It is almost impossible to imagine picking up our phones and not having an English keyboard or not being able to simply googling something in English and to have an infinite number of websites to choose from. For speakers of indigenous languages/dialects, however, the reality is very different.



A survey carried out by UNESCO in 2008 discovered that 98% of websites are in only 12 out of the nearly 7000 languages that exist. Over half of these are in English with 60.4% (around 6 million) of the top 10 million websites using English as their primary language. Russian is the second most used language online appearing in 8.5% of the top 10 million websites, a stark drop from that of English.



Russian’s presence online is mainly due to Runet, the internet’s Russian language community, and Russian being an official language of countries once considered part of the Soviet Union.



There seems to be little correlation between the number of speakers of a language and its prevalence online. For example, although Hindi is the third most spoken language in the world, other languages such as Vietnamese and Persian are more commonly found on the top 10 million websites.



English is thought to have been the first language used on the Internet and, by 1980, it made up 80% of online content.



Perhaps it's good news that English’s influence online has shrunk over the years. From once being the sole dominant language of the internet, its competition from French, Spanish, German, and Mandarin has decreased its presence online by about 30%. In particular, Mandarin has experienced a massive growth of 1277.2% between 2000 and 2010. It is this growth which has pushed it firmly into the rankings of one of the top 10 most used languages on the internet.


Although English may not be as prevalent online today as it once was in the past, the lack of linguistic diversity online continues to pose a great threat to the existence of indigenous languages, making it increasingly harder for speakers of these languages to access material online in their mother-tongue. While there may be around 6000 languages actively spoken today, the top 10 most spoken languages in the world make up 82% of all material on the internet, rendering linguistic diversity online as almost non-existent.



Facebook is the most multilingual social media platform, offering 111 different languages.



The process of creating a healthy balance between the different languages used online will take decades if not centuries to transpire - some, however, aren’t willing to wait this long. In 2018, the French President Emmanuel Macron made it clear that there needs to be more use of French online and pledged to spend hundred of millions of euros to encourage the use of French online.


Unfortunately, for those that speak one of the many thousands of languages that are scarcely found online, preserving and speaking their language is even harder.

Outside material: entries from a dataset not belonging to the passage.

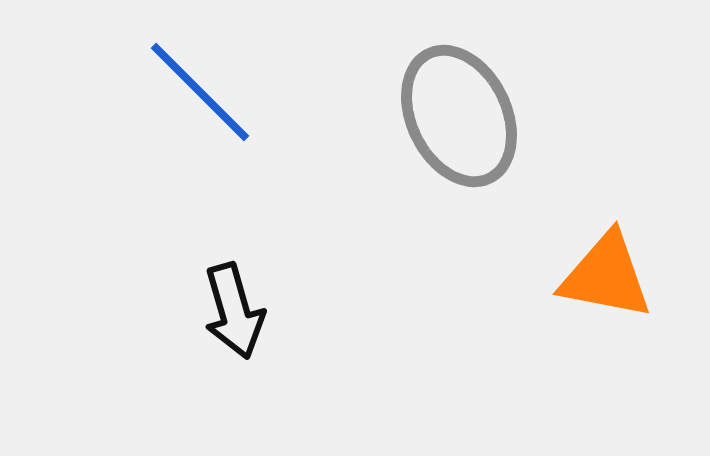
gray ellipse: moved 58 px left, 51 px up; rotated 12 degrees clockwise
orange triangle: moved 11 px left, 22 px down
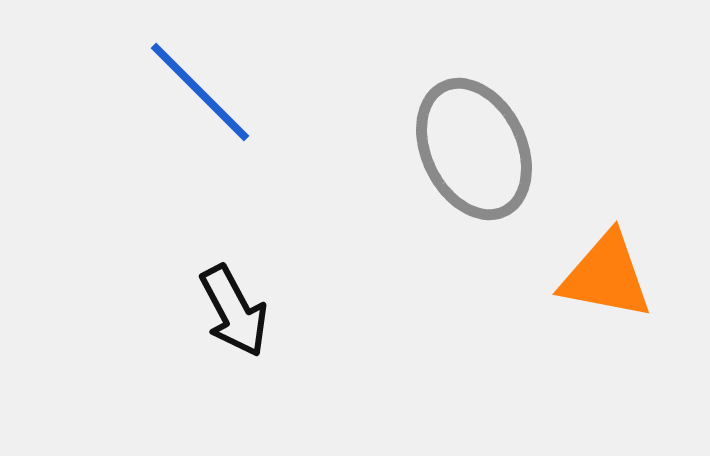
gray ellipse: moved 15 px right, 33 px down
black arrow: rotated 12 degrees counterclockwise
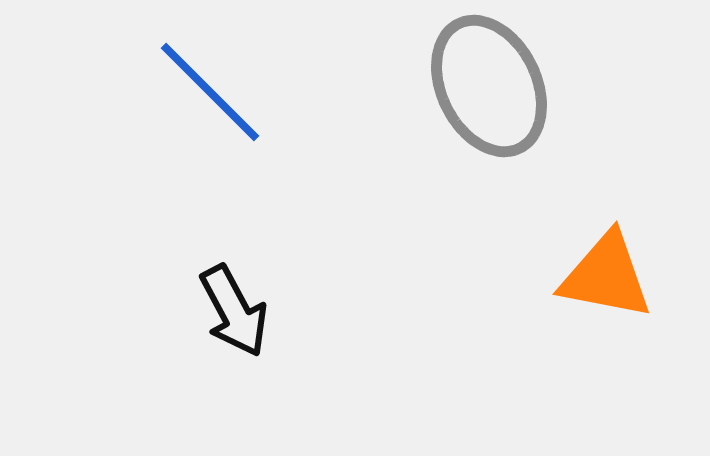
blue line: moved 10 px right
gray ellipse: moved 15 px right, 63 px up
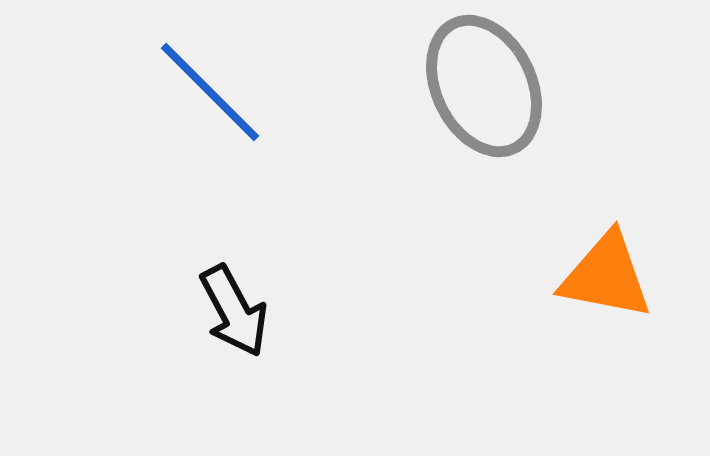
gray ellipse: moved 5 px left
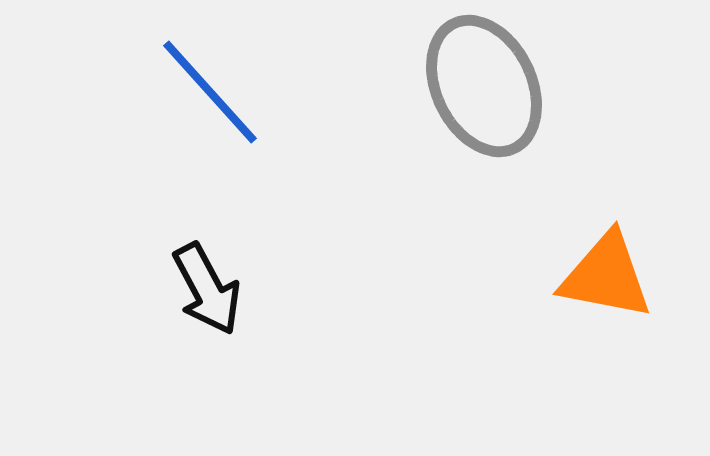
blue line: rotated 3 degrees clockwise
black arrow: moved 27 px left, 22 px up
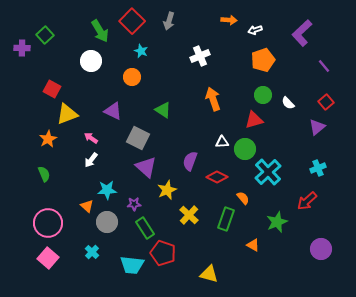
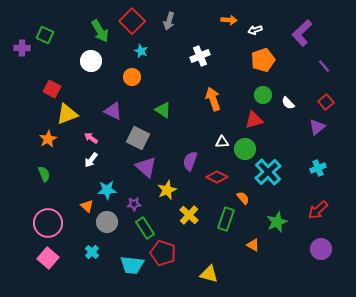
green square at (45, 35): rotated 24 degrees counterclockwise
red arrow at (307, 201): moved 11 px right, 9 px down
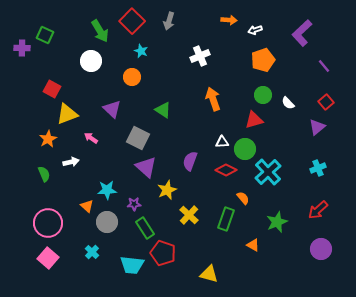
purple triangle at (113, 111): moved 1 px left, 2 px up; rotated 18 degrees clockwise
white arrow at (91, 160): moved 20 px left, 2 px down; rotated 140 degrees counterclockwise
red diamond at (217, 177): moved 9 px right, 7 px up
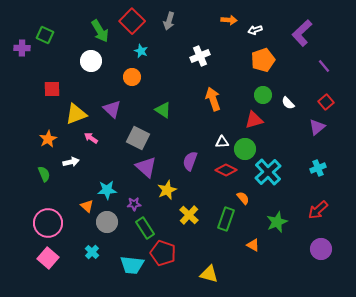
red square at (52, 89): rotated 30 degrees counterclockwise
yellow triangle at (67, 114): moved 9 px right
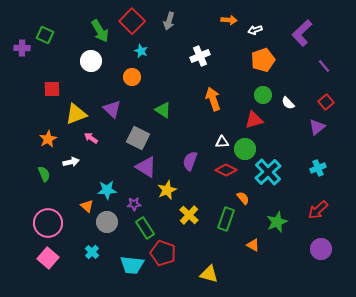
purple triangle at (146, 167): rotated 10 degrees counterclockwise
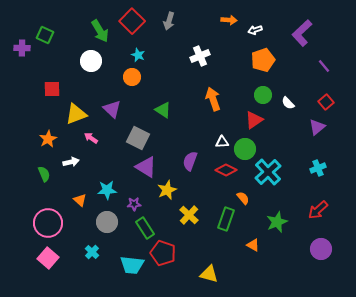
cyan star at (141, 51): moved 3 px left, 4 px down
red triangle at (254, 120): rotated 18 degrees counterclockwise
orange triangle at (87, 206): moved 7 px left, 6 px up
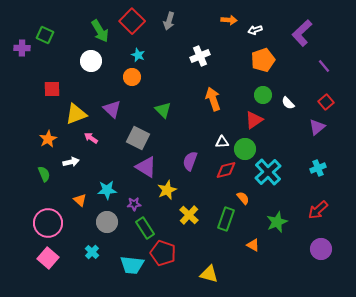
green triangle at (163, 110): rotated 12 degrees clockwise
red diamond at (226, 170): rotated 40 degrees counterclockwise
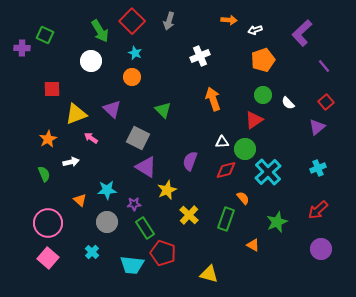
cyan star at (138, 55): moved 3 px left, 2 px up
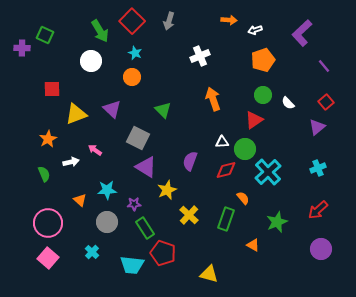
pink arrow at (91, 138): moved 4 px right, 12 px down
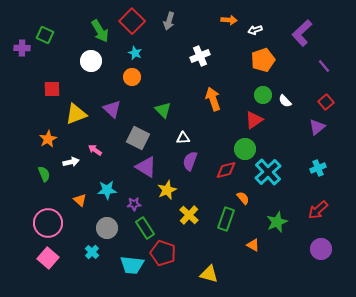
white semicircle at (288, 103): moved 3 px left, 2 px up
white triangle at (222, 142): moved 39 px left, 4 px up
gray circle at (107, 222): moved 6 px down
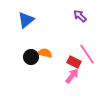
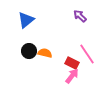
black circle: moved 2 px left, 6 px up
red rectangle: moved 2 px left, 1 px down
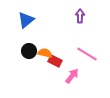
purple arrow: rotated 48 degrees clockwise
pink line: rotated 25 degrees counterclockwise
red rectangle: moved 17 px left, 2 px up
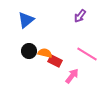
purple arrow: rotated 144 degrees counterclockwise
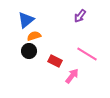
orange semicircle: moved 11 px left, 17 px up; rotated 32 degrees counterclockwise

"The Web does not just connect machines, it connects people"

Tim Berners-Lee


The lack of linguistic diversity online is highlighted through the fact that, while Google recognises 30 different European languages, only one African language makes the cut while Indigenous American and Pacific languages miss out completely.


You can only Google search in just over 130 different languages.



For the last 18 years, UNESCO has dedicated their time to encouraging multilingualism online. Its primary focus has been on introducing more indigenous languages to the internet. However, there are undoubtedly many obstacles in their way to achieving this goal.


Many lesser-known languages don’t have an oral form and consequently lack a standardised orthography, which, quite obviously, makes it very difficult to provide materials online for such languages. Consequently, those who speak lesser known languages face a decision: they could either not use any form of technology, or they use another language which is supported by technology. The problem with the latter is that it only exacerbates their situation.



“When I get on the internet I find more than 90% of the content in English and a significant percentage in Spanish and other languages, what I have to do is to move to another language, and that favours the displacement of my own language. It discredits my own language, because—as it is not on the internet—then it is not valid, then it does not work, therefore why am I going to continue learning it? Why am I going to teach it to my children if, when I turn on the internet or television, I cannot find it there?”


Miguel Ángel Oxlaj Kumez, member of the Kaqchikel Mayan community from Guatemala and an organiser of the Latin American Festival of Indigenous Languages on the Internet



More than 80% of articles on Wikipedia are written by people from Europe and North America.


Another problem is the limited access to the internet in certain parts of the world. According to Internet World Stats, just 58% of the population of the world are able to successfully access the internet.


Although around 76% of those who have access to the internet live in Asia, the Middle East, Africa, North America, and the Caribbean, the vast majority of online material does not originate there.



It is believed that less than 5 percent of all languages will ever be regularly used online.